Moving to a bigger stadium will be expensive and unpopular with fans, writes Andy Mitten.
Barcelona should just stay put at Camp Nou
Camp Nou is not the world’s biggest football stadium. Stadiums in Pyongyang, Kolkata and Mexico City claim bigger capacities, yet none boast as many seats as Barcelona’s home ground, nor the regular huge crowds.
Camp Nou, a Uefa five-star venue, has been redeveloped several times, yet Barca are not content. Their legendary home looks dated from the outside and beneath the stands. They claim that 20,000 members have an obstructed view of the pitch and that only two per cent of their seats are high-yielding executive ones, compared with seven or eight per cent at their European rivals’ grounds.
Their solution is either to demolish Camp Nou, most of which was built in 1957, or remodel their existing home.
Next month, the board of directors will vote on the projects, either of which will be funded from Barca’s €100 million (Dh505m) annual profits.

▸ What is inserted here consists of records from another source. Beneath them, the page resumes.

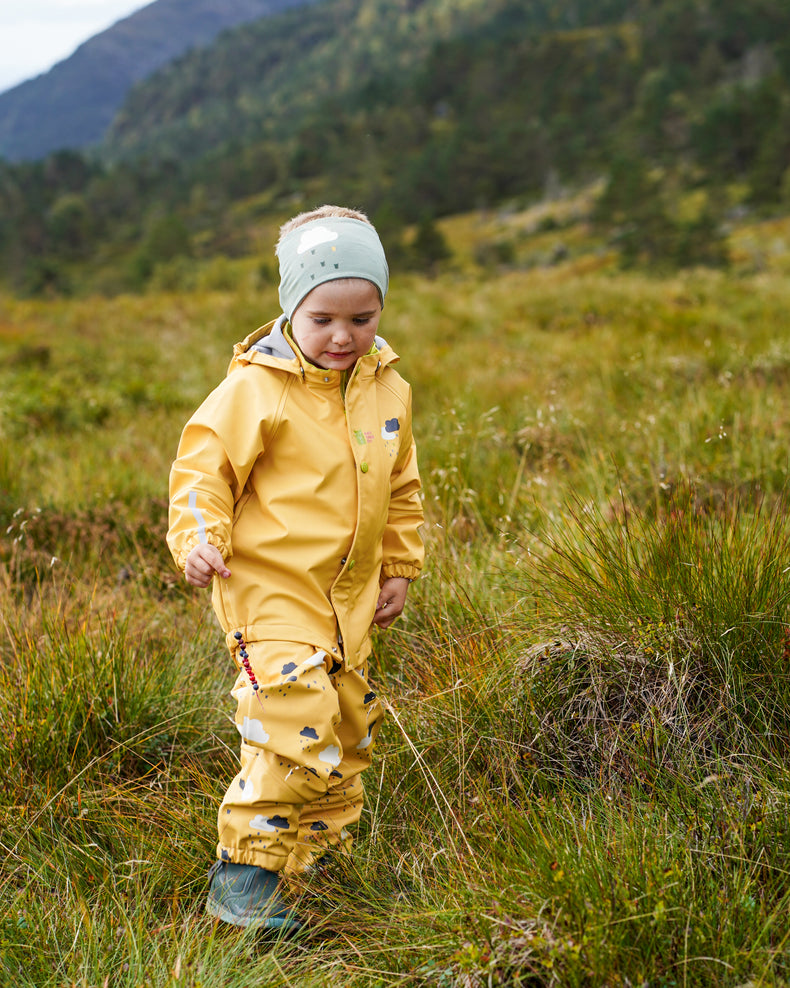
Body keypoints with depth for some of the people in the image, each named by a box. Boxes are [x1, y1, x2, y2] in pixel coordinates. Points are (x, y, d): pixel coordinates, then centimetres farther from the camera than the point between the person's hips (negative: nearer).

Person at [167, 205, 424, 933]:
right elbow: (204, 466, -9)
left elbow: (400, 488, 17)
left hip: (350, 598, 7)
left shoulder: (388, 389, 5)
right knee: (297, 730, -17)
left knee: (349, 731, 17)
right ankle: (244, 876, -1)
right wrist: (198, 538, -24)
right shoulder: (254, 389, -14)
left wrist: (399, 568, 18)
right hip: (271, 591, -7)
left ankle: (322, 858, 37)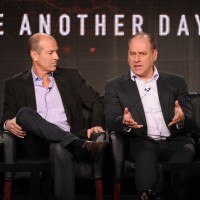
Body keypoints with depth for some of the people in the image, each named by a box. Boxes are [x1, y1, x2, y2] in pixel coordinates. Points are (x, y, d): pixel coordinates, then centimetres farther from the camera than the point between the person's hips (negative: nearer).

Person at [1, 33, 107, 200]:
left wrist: (97, 125, -6)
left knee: (59, 149, -39)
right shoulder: (15, 84, 15)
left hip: (65, 141, -1)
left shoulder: (71, 76, 18)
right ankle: (82, 146, -40)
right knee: (25, 113, -31)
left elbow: (98, 101, 14)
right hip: (36, 146, 1)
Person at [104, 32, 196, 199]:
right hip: (141, 142, -1)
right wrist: (124, 122, -25)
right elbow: (112, 121, 1)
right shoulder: (115, 86, 15)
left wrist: (182, 119, -17)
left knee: (186, 149, -33)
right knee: (145, 153, -35)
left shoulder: (176, 82, 18)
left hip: (175, 140, 1)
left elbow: (191, 123, 10)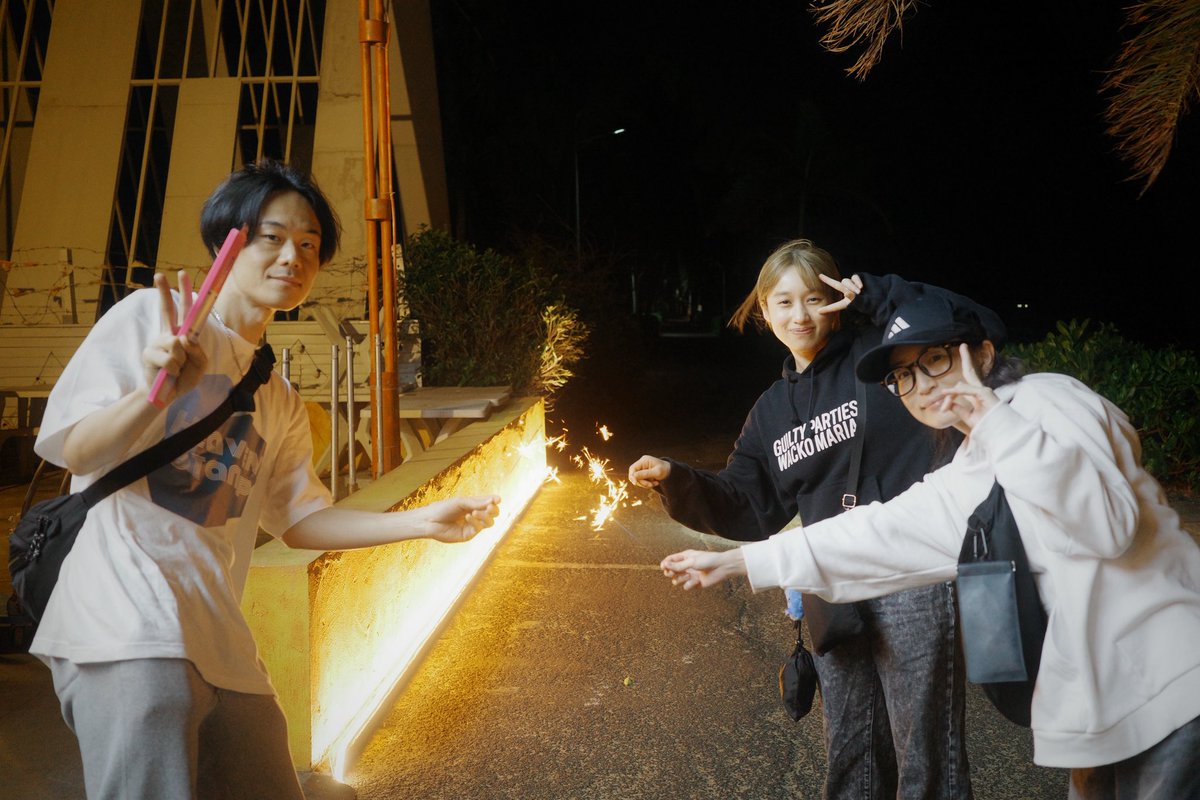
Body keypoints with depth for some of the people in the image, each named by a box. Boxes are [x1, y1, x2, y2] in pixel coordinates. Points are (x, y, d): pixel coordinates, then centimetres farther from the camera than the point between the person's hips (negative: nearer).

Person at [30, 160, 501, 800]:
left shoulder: (280, 403, 20)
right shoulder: (152, 315, 1)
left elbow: (299, 519, 17)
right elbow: (72, 451, -5)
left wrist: (422, 522, 9)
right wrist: (156, 392, -25)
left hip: (220, 644, 7)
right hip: (128, 632, -7)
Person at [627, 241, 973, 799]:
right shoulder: (771, 412, 12)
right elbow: (749, 510, 12)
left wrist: (874, 296, -17)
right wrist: (676, 480, -4)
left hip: (913, 582, -5)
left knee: (927, 753, 4)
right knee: (850, 753, 19)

Both solutions will mean an extended capacity of 105,000 seats and extra cover for a stadium that is largely open.
Camp Nou redevelopment plans have been mooted before, notably in 2007 when architect Sir Norman Foster planned to increase the height of the main stand, then cover and clad the stadium in a Gaudi-esque terracotta exterior.
It would have been a new architectural centrepiece for a city already stuffed with design classics, but the project never broke ground and was shelved by an austere new board who struggle to justify the anticipated €250m cost.
The issue is back under discussion and it becomes more prominent each time Barca visit a new stadium. A 2010 trip to Dallas Cowboys’ vast new home impressed the Catalans. The club also know they can raise funds by selling the stadium naming rights to a corporate sponsor, though it would be unpopular with fans.
The cases both for staying at Camp Nou and starting afresh are compelling. Changes are needed, from more parking spaces to updated facilities for Barca’s other sports, yet should there always be a rush toward the new?
Some of the finest stadiums are so because they are enshrined in history. Camp Nou is not Barca’s first home, so the emotional attachment may be less, but it is an cornerstone of world football, unique in style and size. Another huge corporate bowl will not be the same.